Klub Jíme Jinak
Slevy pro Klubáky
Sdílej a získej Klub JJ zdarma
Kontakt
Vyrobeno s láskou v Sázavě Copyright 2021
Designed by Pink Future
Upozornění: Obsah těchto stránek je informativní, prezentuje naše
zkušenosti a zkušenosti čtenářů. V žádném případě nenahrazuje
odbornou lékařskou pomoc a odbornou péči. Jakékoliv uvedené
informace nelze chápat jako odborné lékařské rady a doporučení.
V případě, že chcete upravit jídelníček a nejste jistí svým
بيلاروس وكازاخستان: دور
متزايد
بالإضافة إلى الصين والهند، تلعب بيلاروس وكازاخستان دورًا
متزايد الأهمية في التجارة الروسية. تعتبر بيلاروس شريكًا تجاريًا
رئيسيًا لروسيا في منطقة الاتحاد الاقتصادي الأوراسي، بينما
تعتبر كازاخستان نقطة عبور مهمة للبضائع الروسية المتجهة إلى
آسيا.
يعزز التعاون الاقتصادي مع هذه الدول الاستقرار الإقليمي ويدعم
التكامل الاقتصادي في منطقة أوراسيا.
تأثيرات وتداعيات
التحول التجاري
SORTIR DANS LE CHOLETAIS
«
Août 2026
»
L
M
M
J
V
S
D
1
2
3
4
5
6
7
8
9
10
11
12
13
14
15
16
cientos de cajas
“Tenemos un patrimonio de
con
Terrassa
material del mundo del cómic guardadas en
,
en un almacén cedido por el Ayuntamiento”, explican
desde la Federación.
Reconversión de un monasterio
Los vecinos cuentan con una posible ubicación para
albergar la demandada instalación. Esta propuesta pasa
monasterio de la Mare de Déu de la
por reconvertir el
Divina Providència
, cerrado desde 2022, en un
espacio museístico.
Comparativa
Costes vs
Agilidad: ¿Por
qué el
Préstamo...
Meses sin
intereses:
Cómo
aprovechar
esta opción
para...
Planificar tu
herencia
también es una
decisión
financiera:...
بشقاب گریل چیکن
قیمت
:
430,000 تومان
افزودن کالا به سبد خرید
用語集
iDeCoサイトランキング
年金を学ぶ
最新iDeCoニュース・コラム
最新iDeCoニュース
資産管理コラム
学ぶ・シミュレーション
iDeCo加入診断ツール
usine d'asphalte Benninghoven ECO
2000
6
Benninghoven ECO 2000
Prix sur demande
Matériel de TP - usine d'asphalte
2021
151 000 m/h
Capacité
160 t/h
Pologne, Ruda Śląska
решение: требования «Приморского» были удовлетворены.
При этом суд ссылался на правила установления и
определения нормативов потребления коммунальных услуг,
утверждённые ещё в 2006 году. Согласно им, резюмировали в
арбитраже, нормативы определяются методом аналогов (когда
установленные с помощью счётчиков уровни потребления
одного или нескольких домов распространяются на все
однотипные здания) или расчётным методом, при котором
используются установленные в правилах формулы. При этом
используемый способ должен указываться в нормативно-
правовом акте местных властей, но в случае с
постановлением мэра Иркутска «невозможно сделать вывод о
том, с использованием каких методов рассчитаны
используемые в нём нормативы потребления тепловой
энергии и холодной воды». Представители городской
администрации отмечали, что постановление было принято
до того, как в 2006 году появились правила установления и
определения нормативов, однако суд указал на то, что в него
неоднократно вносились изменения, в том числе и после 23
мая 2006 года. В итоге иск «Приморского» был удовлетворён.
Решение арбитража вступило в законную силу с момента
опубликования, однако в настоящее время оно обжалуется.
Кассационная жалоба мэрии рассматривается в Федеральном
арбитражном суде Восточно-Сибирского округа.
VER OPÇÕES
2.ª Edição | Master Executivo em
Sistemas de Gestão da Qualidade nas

════════

Request: Restate all entries above verbatim.

Finished exercise:
Klub Jíme Jinak
Slevy pro Klubáky
Sdílej a získej Klub JJ zdarma
Kontakt
Vyrobeno s láskou v Sázavě Copyright 2021
Designed by Pink Future
Upozornění: Obsah těchto stránek je informativní, prezentuje naše
zkušenosti a zkušenosti čtenářů. V žádném případě nenahrazuje
odbornou lékařskou pomoc a odbornou péči. Jakékoliv uvedené
informace nelze chápat jako odborné lékařské rady a doporučení.
V případě, že chcete upravit jídelníček a nejste jistí svým
بيلاروس وكازاخستان: دور
متزايد
بالإضافة إلى الصين والهند، تلعب بيلاروس وكازاخستان دورًا
متزايد الأهمية في التجارة الروسية. تعتبر بيلاروس شريكًا تجاريًا
رئيسيًا لروسيا في منطقة الاتحاد الاقتصادي الأوراسي، بينما
تعتبر كازاخستان نقطة عبور مهمة للبضائع الروسية المتجهة إلى
آسيا.
يعزز التعاون الاقتصادي مع هذه الدول الاستقرار الإقليمي ويدعم
التكامل الاقتصادي في منطقة أوراسيا.
تأثيرات وتداعيات
التحول التجاري
SORTIR DANS LE CHOLETAIS
«
Août 2026
»
L
M
M
J
V
S
D
1
2
3
4
5
6
7
8
9
10
11
12
13
14
15
16
cientos de cajas
“Tenemos un patrimonio de
con
Terrassa
material del mundo del cómic guardadas en
,
en un almacén cedido por el Ayuntamiento”, explican
desde la Federación.
Reconversión de un monasterio
Los vecinos cuentan con una posible ubicación para
albergar la demandada instalación. Esta propuesta pasa
monasterio de la Mare de Déu de la
por reconvertir el
Divina Providència
, cerrado desde 2022, en un
espacio museístico.
Comparativa
Costes vs
Agilidad: ¿Por
qué el
Préstamo...
Meses sin
intereses:
Cómo
aprovechar
esta opción
para...
Planificar tu
herencia
también es una
decisión
financiera:...
بشقاب گریل چیکن
قیمت
:
430,000 تومان
افزودن کالا به سبد خرید
用語集
iDeCoサイトランキング
年金を学ぶ
最新iDeCoニュース・コラム
最新iDeCoニュース
資産管理コラム
学ぶ・シミュレーション
iDeCo加入診断ツール
usine d'asphalte Benninghoven ECO
2000
6
Benninghoven ECO 2000
Prix sur demande
Matériel de TP - usine d'asphalte
2021
151 000 m/h
Capacité
160 t/h
Pologne, Ruda Śląska
решение: требования «Приморского» были удовлетворены.
При этом суд ссылался на правила установления и
определения нормативов потребления коммунальных услуг,
утверждённые ещё в 2006 году. Согласно им, резюмировали в
арбитраже, нормативы определяются методом аналогов (когда
установленные с помощью счётчиков уровни потребления
одного или нескольких домов распространяются на все
однотипные здания) или расчётным методом, при котором
используются установленные в правилах формулы. При этом
используемый способ должен указываться в нормативно-
правовом акте местных властей, но в случае с
постановлением мэра Иркутска «невозможно сделать вывод о
том, с использованием каких методов рассчитаны
используемые в нём нормативы потребления тепловой
энергии и холодной воды». Представители городской
администрации отмечали, что постановление было принято
до того, как в 2006 году появились правила установления и
определения нормативов, однако суд указал на то, что в него
неоднократно вносились изменения, в том числе и после 23
мая 2006 года. В итоге иск «Приморского» был удовлетворён.
Решение арбитража вступило в законную силу с момента
опубликования, однако в настоящее время оно обжалуется.
Кассационная жалоба мэрии рассматривается в Федеральном
арбитражном суде Восточно-Сибирского округа.
VER OPÇÕES
2.ª Edição | Master Executivo em
Sistemas de Gestão da Qualidade nas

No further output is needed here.